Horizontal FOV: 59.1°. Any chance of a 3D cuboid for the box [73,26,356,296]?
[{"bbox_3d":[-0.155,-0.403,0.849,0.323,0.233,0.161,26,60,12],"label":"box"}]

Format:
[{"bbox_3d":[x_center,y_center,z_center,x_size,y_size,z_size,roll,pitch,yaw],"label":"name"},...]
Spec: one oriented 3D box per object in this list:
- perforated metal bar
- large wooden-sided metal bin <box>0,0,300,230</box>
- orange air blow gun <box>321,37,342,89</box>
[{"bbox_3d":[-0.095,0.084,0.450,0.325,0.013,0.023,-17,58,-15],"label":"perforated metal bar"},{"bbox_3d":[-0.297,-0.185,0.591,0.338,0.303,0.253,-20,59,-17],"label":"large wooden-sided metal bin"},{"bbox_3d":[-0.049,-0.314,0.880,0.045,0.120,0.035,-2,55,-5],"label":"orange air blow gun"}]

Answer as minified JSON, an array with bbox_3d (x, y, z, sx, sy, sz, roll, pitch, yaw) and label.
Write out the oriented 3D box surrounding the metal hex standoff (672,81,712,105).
◇ ◇ ◇ ◇ ◇
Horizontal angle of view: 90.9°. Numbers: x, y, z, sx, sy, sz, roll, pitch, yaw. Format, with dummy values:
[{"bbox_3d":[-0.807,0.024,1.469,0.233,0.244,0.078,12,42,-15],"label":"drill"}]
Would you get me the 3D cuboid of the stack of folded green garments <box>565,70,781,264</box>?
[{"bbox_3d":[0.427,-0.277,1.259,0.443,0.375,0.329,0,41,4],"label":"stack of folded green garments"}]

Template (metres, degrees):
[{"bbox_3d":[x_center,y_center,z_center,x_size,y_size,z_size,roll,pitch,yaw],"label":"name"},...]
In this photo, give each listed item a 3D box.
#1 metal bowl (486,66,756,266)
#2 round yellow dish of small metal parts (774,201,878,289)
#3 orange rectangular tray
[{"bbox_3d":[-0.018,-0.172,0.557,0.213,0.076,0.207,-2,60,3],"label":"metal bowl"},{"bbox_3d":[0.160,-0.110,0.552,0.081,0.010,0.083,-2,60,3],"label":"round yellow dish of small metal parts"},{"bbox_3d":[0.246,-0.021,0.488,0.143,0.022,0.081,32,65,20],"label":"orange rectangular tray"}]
◇ ◇ ◇ ◇ ◇
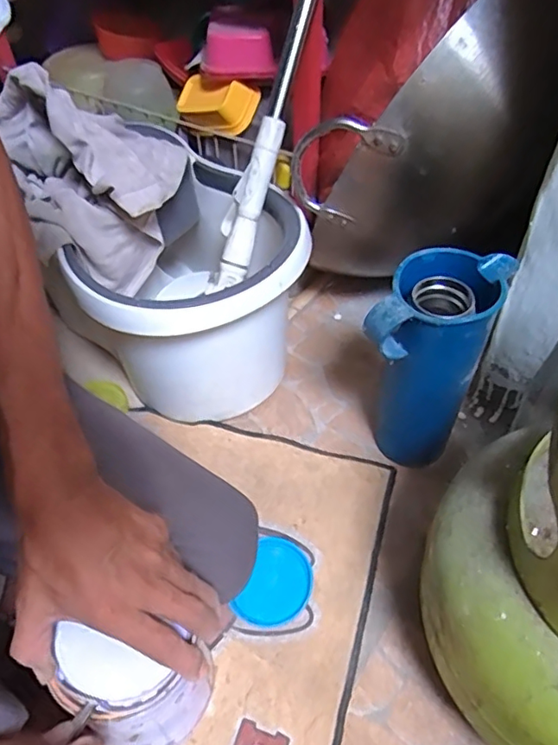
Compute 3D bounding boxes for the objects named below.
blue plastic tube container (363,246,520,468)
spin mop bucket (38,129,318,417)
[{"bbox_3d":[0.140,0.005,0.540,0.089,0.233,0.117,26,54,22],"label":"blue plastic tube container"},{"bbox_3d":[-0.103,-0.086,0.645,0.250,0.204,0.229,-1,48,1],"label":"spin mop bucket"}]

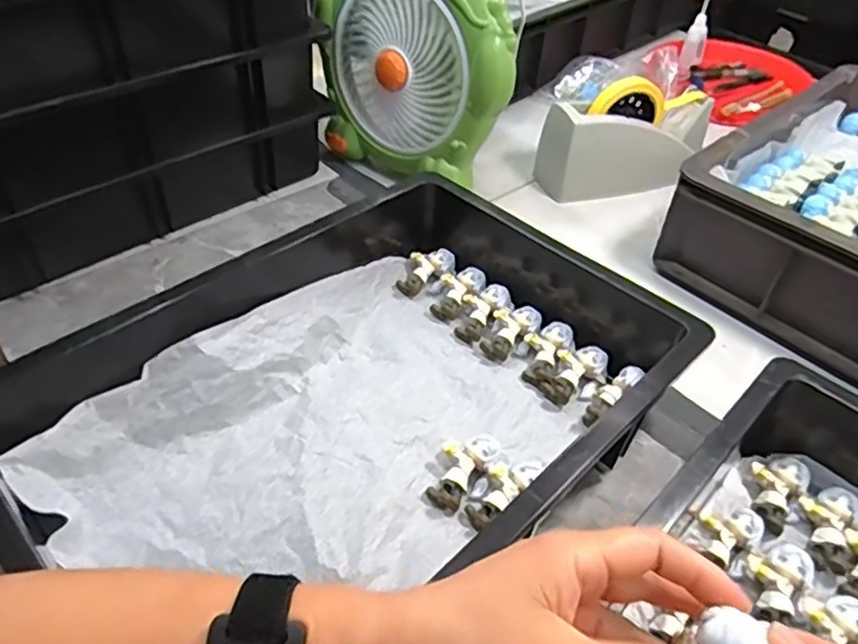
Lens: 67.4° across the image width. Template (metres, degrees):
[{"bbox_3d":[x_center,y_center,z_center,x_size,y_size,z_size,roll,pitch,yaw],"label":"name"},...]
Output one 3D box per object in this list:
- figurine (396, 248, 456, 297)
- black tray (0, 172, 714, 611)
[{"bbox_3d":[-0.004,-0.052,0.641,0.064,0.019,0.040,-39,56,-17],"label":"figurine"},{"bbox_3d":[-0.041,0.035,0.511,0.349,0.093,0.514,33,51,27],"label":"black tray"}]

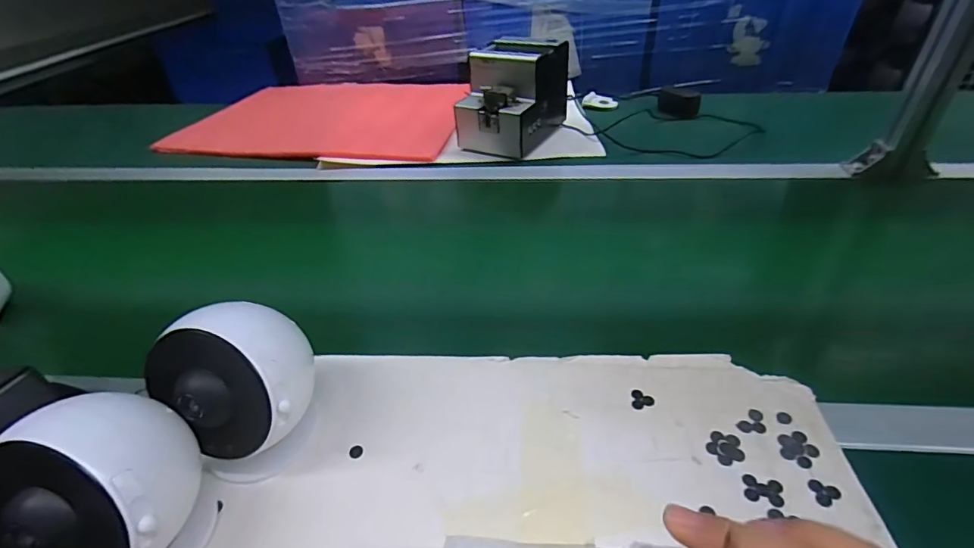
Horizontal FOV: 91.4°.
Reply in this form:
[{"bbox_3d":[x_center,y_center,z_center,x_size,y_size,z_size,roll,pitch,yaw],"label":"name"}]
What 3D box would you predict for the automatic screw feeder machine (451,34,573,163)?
◇ ◇ ◇ ◇ ◇
Reproduce verbatim only the segment of the listing bounded by the line containing "Spec: one oriented" and the line containing "Write out the", with both boundary lines included.

▸ Written solution
Spec: one oriented 3D box per object in this list:
- perforated metal bar
- large wooden-sided metal bin <box>0,0,300,230</box>
- orange air blow gun <box>321,37,342,89</box>
[{"bbox_3d":[-0.095,0.084,0.450,0.325,0.013,0.023,-17,58,-15],"label":"perforated metal bar"},{"bbox_3d":[-0.297,-0.185,0.591,0.338,0.303,0.253,-20,59,-17],"label":"large wooden-sided metal bin"},{"bbox_3d":[-0.049,-0.314,0.880,0.045,0.120,0.035,-2,55,-5],"label":"orange air blow gun"}]

Answer as minified JSON, an array with bbox_3d (x, y, z, sx, sy, sz, roll, pitch, yaw) and label.
Write out the oriented 3D box surrounding the metal hex standoff (672,81,712,105).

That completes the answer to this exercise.